O ensaio Tempo Vivido decorre de reflexões sobre o tempo e a estrutura temporal da consciência. Creio ser o tempo o mais profundo tema de toda a filosofia. Uma parte do estudo do tempo, que tem me ocupado desde o doutorado, é a determinação de como a experiência consciente é temporalmente ordenada. A consciência nunca é temporalmente atomizada, mas se alarga rumo ao passado pelas memórias e rumo ao futuro pelas expectativas. Assim, a consciência tem uma estrutura temporal tripartite, que articula a retenção do passado, as sensações presentes e a protensão do futuro. Diferentemente do tempo físico, no qual o instante é concebido como um instante matemático infinitamente divisível, na experiência consciente o que há é um fluxo com duração, no qual memória, sensação e expectativa se unem.

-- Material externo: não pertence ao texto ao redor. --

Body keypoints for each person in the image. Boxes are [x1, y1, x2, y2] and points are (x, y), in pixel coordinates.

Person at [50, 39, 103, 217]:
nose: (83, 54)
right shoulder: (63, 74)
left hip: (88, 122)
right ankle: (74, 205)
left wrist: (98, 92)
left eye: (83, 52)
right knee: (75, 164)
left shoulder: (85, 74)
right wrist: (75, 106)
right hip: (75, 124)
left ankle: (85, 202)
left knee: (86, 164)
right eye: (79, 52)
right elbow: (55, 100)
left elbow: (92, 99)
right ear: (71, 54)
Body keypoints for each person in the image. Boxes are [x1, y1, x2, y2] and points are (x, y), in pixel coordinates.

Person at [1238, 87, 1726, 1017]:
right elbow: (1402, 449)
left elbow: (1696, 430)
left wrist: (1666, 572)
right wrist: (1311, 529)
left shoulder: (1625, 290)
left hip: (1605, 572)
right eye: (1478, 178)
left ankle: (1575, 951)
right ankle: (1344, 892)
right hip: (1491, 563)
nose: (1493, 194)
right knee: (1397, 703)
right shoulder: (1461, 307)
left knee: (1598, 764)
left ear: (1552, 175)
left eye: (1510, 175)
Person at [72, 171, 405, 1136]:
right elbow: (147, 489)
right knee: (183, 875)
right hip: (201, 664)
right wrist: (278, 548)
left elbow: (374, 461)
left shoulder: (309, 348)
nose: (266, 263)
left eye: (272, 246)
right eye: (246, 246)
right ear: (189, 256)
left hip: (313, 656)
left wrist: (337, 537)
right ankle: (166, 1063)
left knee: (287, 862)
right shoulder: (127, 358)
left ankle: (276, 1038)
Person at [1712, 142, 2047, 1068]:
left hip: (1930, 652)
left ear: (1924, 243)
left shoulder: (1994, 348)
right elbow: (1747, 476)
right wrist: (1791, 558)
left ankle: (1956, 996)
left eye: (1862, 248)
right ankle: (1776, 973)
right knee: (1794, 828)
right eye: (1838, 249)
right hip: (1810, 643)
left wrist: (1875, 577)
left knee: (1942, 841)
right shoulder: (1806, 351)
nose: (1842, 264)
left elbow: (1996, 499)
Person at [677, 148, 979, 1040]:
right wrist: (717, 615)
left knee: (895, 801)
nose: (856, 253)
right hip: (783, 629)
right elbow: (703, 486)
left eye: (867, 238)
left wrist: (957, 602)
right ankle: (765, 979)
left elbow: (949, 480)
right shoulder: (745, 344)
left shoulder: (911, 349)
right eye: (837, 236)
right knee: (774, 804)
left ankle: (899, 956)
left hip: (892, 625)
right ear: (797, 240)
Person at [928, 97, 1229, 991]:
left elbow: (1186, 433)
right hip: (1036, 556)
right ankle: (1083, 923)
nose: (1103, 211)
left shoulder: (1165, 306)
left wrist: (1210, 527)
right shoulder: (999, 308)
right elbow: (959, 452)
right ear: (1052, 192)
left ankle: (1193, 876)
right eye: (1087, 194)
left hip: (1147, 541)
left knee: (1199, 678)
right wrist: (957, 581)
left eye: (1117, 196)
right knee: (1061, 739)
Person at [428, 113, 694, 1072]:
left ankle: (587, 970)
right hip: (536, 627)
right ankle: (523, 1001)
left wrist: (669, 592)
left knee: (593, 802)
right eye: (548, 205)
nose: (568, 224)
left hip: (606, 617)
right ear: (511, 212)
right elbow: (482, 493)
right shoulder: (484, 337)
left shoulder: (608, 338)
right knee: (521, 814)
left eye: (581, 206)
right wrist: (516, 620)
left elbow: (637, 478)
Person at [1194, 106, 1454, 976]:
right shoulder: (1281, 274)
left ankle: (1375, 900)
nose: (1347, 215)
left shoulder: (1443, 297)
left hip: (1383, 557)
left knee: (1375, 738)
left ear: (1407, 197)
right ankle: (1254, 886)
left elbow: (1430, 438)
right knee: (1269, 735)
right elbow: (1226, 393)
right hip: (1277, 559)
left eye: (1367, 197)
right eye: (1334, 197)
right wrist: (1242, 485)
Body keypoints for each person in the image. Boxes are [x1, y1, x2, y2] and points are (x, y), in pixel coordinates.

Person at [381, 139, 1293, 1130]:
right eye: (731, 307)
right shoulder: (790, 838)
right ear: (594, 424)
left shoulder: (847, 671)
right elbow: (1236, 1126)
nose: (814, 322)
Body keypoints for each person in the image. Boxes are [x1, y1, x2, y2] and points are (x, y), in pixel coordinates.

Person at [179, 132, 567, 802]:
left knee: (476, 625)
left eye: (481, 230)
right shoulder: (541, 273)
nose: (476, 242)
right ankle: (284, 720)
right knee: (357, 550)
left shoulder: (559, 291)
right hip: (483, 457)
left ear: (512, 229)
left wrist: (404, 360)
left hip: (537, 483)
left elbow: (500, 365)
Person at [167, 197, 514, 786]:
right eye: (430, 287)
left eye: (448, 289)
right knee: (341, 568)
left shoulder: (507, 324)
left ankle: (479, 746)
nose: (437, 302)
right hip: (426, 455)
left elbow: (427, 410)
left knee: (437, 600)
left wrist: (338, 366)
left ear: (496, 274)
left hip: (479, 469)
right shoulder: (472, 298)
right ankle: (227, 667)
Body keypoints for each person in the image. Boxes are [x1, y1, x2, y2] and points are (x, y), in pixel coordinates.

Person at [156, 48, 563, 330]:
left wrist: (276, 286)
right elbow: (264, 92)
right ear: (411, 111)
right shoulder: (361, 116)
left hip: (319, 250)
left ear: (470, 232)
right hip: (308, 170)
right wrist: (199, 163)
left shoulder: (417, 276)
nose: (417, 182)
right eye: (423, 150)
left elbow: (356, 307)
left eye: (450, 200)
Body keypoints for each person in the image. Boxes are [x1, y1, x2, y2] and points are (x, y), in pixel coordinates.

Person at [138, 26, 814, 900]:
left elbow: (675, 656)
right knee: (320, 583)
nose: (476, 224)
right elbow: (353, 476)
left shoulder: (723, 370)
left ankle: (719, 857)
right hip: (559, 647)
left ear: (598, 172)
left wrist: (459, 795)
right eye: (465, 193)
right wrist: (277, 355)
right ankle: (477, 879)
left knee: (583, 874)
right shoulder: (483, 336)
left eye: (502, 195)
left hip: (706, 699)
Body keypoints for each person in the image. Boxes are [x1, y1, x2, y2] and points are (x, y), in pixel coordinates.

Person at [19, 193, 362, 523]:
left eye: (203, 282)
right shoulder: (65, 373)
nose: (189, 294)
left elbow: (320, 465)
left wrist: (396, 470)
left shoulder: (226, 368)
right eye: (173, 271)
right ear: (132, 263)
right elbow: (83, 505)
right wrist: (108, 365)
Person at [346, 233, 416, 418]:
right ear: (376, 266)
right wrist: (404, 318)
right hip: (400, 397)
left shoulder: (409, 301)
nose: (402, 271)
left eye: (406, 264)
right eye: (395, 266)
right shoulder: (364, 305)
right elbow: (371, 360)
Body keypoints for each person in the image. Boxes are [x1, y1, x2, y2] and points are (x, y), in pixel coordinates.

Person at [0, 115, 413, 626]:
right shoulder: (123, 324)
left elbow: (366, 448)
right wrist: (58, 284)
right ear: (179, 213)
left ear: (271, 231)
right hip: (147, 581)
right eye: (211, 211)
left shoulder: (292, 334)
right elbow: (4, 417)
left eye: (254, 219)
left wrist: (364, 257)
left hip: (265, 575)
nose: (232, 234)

Em termos metafóricos, é como se a consciência articulasse constantemente três imagens. Essa metáfora me levou a explorar a sobreposição de três imagens fotográficas (que sempre são vivências sucessivas), tendo em vista expressar o tempo vivido da consciência. O tempo da consciência não é o instante matemático, nem o corte fotográfico infinitamente divisível, mas é aquilo que une os diferentes instantes, tornando-os diferentes partes de um mesmo tempo. Assim, nos termos da metáfora, o Tempo Vivido é a duração resultante da união de três imagens.